While the Second Amendment is treated as a sacred edict from the heavens, never to be touched, these are legislators who are happy to change laws about voting rights, equal access to women’s health care and mental-health care as well.

Why is that? It’s hard not to think it must be because at bottom enough people want it to go on being possible to shoot people with ease.

These legislators, and much of the media, too, are far too comfortable with the status quo that white men with guns are the prime illustration of what it is to be an American—no matter on whom they turn those weapons.

It was almost a year ago when GOP Sen. Rand Paul of Kentucky tweeted:

Paul was uninjured Wednesday as he and other legislators fled the hail of gunfire while another lone-wolf white man with a gun unleashed his fury at unarmed people who couldn’t defend themselves.

It’s time to do more than wring our hands and talk about how futile it is to even make a request for a real conversation about this issue.

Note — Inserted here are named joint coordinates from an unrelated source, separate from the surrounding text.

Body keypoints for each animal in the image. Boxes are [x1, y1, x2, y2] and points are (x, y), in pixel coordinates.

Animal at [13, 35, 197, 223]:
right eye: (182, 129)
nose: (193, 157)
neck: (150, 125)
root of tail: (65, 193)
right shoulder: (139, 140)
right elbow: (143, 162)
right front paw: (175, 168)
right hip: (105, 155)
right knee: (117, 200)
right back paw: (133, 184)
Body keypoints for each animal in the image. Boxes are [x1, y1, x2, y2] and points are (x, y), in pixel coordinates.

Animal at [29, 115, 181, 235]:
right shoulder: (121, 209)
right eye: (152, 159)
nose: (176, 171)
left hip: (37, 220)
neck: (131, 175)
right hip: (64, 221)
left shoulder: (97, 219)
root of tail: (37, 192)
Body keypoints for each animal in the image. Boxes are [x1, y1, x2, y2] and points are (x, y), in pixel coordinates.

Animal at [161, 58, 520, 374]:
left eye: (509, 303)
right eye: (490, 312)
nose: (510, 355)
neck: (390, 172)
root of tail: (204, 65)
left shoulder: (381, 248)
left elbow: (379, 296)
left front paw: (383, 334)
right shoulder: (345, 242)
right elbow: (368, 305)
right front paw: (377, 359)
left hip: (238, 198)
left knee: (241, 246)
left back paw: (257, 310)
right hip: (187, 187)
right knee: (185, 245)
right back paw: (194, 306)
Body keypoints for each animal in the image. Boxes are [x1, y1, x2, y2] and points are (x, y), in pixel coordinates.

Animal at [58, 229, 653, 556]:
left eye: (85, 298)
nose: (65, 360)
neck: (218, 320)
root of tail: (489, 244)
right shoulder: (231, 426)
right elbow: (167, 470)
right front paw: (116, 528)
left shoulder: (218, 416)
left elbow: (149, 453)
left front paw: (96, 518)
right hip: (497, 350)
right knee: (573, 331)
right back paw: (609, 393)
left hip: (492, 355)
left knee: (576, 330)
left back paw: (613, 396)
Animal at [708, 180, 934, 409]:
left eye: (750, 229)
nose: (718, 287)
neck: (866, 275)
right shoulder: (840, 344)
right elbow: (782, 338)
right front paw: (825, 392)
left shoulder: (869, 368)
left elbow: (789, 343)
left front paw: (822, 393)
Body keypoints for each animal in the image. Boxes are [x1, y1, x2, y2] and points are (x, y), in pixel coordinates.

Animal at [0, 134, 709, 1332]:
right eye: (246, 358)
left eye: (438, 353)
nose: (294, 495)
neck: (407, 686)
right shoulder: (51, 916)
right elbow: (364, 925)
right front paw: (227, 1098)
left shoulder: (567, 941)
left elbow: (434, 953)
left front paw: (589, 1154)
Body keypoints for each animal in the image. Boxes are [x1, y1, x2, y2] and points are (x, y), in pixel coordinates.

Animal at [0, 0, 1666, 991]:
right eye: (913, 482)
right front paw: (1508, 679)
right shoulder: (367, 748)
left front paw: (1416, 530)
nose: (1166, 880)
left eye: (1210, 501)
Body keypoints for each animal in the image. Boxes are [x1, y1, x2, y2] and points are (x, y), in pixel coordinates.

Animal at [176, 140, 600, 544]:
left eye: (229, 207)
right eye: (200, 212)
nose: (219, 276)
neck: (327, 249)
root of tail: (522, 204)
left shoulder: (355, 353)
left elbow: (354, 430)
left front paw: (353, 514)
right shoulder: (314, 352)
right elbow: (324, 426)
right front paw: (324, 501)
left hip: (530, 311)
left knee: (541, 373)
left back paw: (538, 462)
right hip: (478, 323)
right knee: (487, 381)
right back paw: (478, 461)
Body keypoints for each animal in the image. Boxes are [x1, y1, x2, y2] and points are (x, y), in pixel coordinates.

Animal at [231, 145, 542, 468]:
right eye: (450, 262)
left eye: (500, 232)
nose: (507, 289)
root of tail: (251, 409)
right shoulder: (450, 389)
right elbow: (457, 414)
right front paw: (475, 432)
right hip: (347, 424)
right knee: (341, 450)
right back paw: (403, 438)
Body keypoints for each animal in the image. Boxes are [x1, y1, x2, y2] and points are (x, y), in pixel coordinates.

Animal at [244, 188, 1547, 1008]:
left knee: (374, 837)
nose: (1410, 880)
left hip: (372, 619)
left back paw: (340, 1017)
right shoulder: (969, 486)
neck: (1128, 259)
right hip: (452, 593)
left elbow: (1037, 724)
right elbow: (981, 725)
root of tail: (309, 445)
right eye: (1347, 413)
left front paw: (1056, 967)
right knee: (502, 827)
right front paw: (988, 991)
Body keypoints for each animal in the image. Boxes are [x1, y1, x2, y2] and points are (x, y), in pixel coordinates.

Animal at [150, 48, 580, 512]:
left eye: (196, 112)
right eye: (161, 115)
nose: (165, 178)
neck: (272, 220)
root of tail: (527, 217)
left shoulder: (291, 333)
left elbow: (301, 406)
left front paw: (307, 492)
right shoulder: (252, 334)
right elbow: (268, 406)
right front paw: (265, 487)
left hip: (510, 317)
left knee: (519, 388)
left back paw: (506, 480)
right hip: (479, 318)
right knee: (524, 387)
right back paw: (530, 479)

Congress must absolutely get in line with medical professionals, who explain that gun violence is a public health issue, just like clean water and safe food.

And we must all do a better job in calling a terrorist a terrorist. Even if he’s a “normal looking” white man.

No one, not even GOP legislators, should be scared of being shot down in the outfield.

Will this nudge Republicans into a different view of the Second Amendment? I’d love to think so, but I doubt it.